## Work instructions
Please return the lines of the data below, word for word, from the first line through the line containing "right elbow: (389, 790)".

Human pose keypoint data:
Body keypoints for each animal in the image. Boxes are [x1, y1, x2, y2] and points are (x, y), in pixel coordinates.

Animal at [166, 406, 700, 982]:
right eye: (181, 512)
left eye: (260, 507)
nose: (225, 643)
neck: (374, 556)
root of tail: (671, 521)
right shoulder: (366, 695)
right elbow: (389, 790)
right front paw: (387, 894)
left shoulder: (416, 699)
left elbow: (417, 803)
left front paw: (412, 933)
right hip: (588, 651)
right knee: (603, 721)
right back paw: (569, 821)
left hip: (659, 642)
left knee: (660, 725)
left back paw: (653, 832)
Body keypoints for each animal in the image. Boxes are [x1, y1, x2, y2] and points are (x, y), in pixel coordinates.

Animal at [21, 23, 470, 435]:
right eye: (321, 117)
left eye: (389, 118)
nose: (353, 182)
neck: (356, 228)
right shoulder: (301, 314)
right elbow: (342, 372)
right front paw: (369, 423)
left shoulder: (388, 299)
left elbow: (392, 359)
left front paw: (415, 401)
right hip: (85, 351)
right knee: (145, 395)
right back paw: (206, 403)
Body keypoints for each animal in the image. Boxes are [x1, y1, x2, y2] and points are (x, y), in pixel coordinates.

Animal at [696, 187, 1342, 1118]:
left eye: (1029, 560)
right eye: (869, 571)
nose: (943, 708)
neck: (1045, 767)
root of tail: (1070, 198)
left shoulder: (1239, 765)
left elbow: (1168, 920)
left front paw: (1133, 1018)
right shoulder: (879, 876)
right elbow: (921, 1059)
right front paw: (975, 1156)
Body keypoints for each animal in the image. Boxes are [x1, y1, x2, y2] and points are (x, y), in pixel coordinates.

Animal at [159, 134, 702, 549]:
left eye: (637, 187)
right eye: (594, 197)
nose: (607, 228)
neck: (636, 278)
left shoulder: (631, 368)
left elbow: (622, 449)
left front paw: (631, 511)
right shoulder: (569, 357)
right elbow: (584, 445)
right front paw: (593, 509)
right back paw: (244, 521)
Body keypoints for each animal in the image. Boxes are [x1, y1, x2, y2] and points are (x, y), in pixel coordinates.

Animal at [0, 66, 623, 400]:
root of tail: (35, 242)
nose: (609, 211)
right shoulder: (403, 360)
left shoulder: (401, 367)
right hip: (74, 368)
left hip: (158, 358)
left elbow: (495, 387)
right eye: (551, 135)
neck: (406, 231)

## Task solution
Body keypoints for each animal in the image. Boxes are [x1, y1, x2, y2] and points are (x, y), in pixel coordinates.

Animal at [166, 406, 700, 982]:
right eye: (181, 512)
left eye: (260, 507)
nose: (225, 643)
neck: (374, 556)
root of tail: (671, 521)
right shoulder: (366, 695)
right elbow: (389, 790)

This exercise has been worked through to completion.